- _WORK REQUIRED_:
Format the entries below as a Markdown table with the columns "No." and "Text," giving each row a number and leaving out blank lines. Start at the line that contains "migrațiilor forțate din zilele noastre." and stop after the line that contains "forțate necesită un".

- _STORED DATA_:
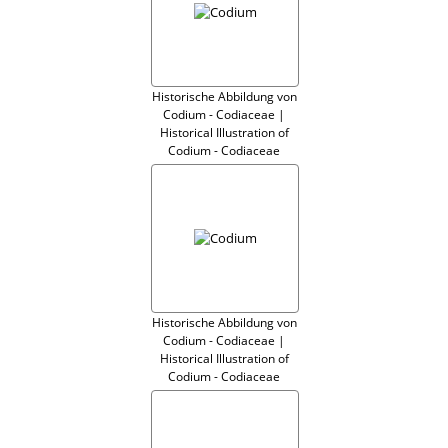
Historische Abbildung von
Codium - Codiaceae |
Historical Illustration of
Codium - Codiaceae
Historische Abbildung von
Codium - Codiaceae |
Historical Illustration of
Codium - Codiaceae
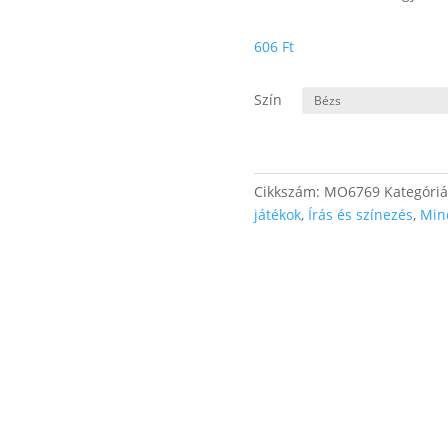
606
Ft
Szín
Cikkszám:
MO6769
Kategóri
játékok
,
Írás és színezés
,
Min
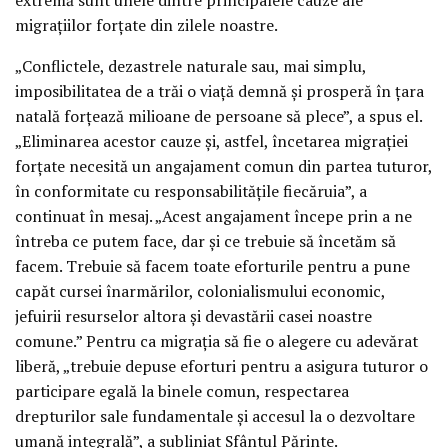
migrațiilor forțate din zilele noastre.
„Conflictele, dezastrele naturale sau, mai simplu,
imposibilitatea de a trăi o viață demnă și prosperă în țara
natală forțează milioane de persoane să plece”, a spus el.
„Eliminarea acestor cauze și, astfel, încetarea migrației
forțate necesită un angajament comun din partea tuturor,
în conformitate cu responsabilitățile fiecăruia”, a
continuat în mesaj. „Acest angajament începe prin a ne
întreba ce putem face, dar și ce trebuie să încetăm să
facem. Trebuie să facem toate eforturile pentru a pune
capăt cursei înarmărilor, colonialismului economic,
jefuirii resurselor altora și devastării casei noastre
comune.” Pentru ca migrația să fie o alegere cu adevărat
liberă, „trebuie depuse eforturi pentru a asigura tuturor o
participare egală la binele comun, respectarea
drepturilor sale fundamentale și accesul la o dezvoltare
umană integrală”, a subliniat Sfântul Părinte.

- _EXERCISE RESULT_:
| No. | Text |
|---|---|
| 1 | migrațiilor forțate din zilele noastre. |
| 2 | „Conflictele, dezastrele naturale sau, mai simplu, |
| 3 | imposibilitatea de a trăi o viață demnă și prosperă în țara |
| 4 | natală forțează milioane de persoane să plece”, a spus el. |
| 5 | „Eliminarea acestor cauze și, astfel, încetarea migrației |
| 6 | forțate necesită un angajament comun din partea tuturor, |